I had someone in my company who wanted me to protect a proprietary algorithm for a particular calculation in Excel. I told him that anyone who could open the workbook could unlock and examine his algorithm to their heart's content. The only way we could secure the algorithm against most attempts to view it was to password protect the workbook against opening, which would defeat the purpose of someone's being able to use the calculation. He needed a different system to secure the proprietary algorithm. Excel project and earlier password schemes were little more than TSA locks. It actually helps to know this kind of thing, as one can protect oneself and one's clients from being deceived by the appearance of security when none is actually present. It's a bit like Kryptonite bike locks from a decade or so ago that looked so secure, but could be opened with a Bic pen.
Hey, I have problem with an old .xls file. I found it on my HDD yesterday, and it has opening password. So I can't event use any visual basic code (even if I could programming in it... I didn't even use any macros). All I found in the Internet is either useless for this file, or I can't understand it.
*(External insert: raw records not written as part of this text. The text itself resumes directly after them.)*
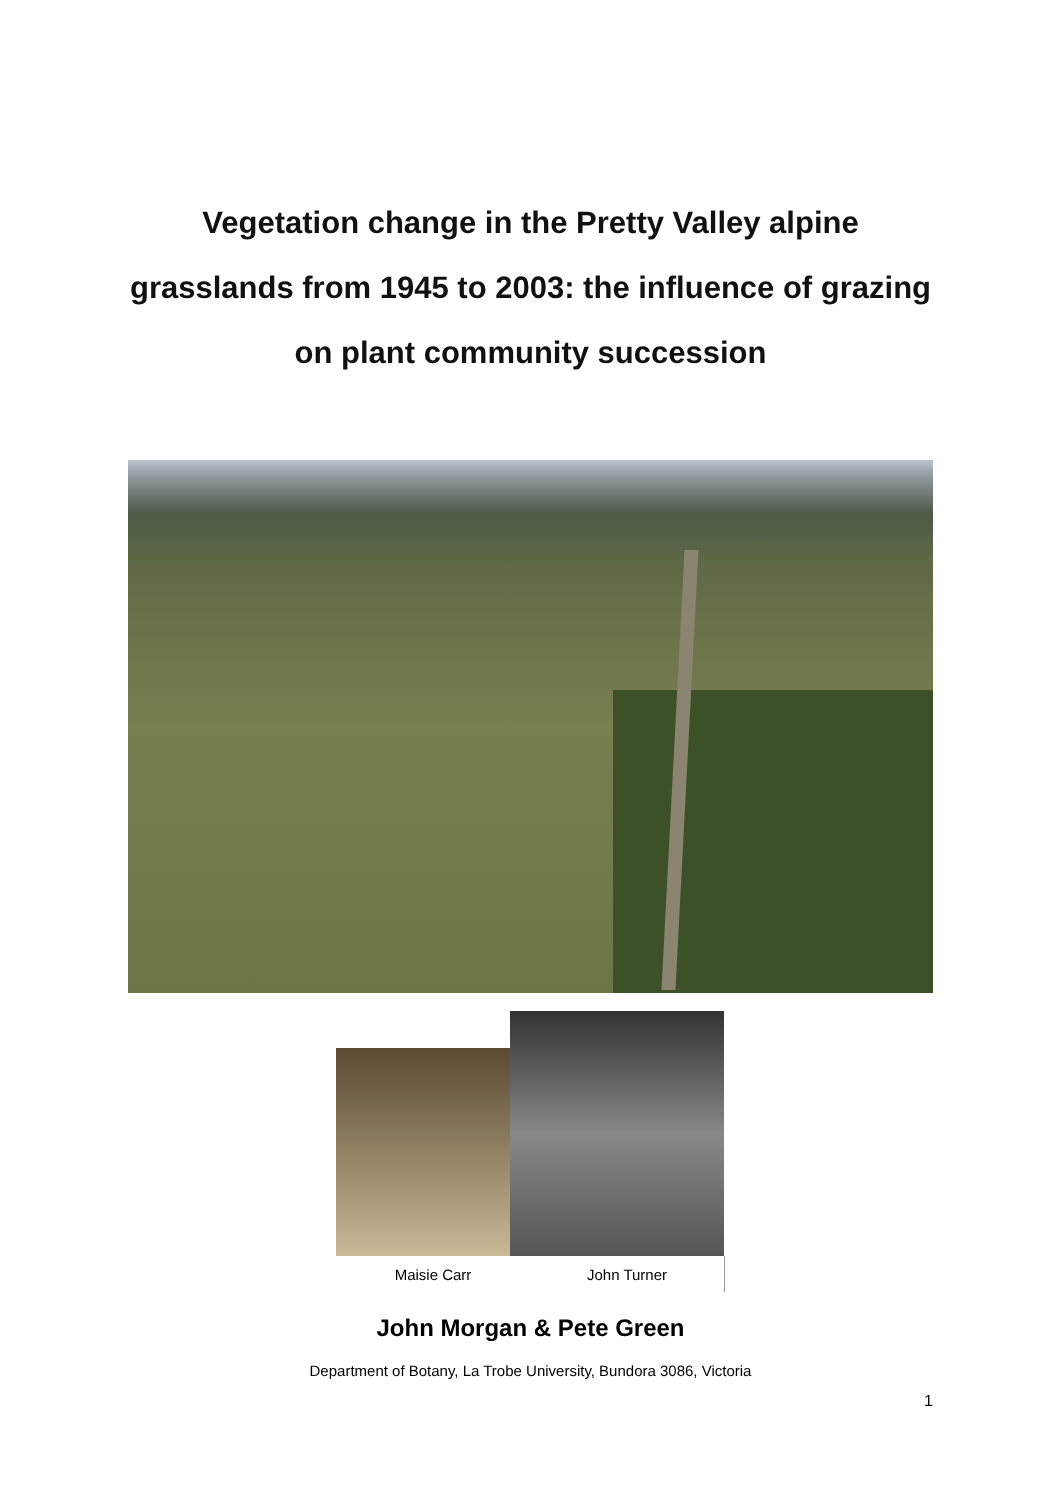Vegetation change in the Pretty Valley alpine
grasslands from 1945 to 2003: the influence of grazing
on plant community succession
Maisie Carr John Turner
John Morgan & Pete Green
Department of Botany, La Trobe University, Bundora 3086, Victoria
1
Probably it's not anything important, but I want to at least know what is in this file, just for sure (I have tendency to name files with acronyms). Is there any free option (I don't want to pay $19 just to know if I should delete the file or save it...) for n00b like me, to remove the password (because my passwords was usually whole sentences like "iD0nTreM3m83RpA$zVVorD", so brute-force will take years...)? It's just opening password for sure, I never used sheet passwords. Could someone help me?
I tried open it in 7zip, but the structure is weird, it's not .xml like I saw in the Internet. It's either from Excel 2003 or 2007, I don't remember which exactly, but I used just these 2 versions on that PC so it can't be any other version.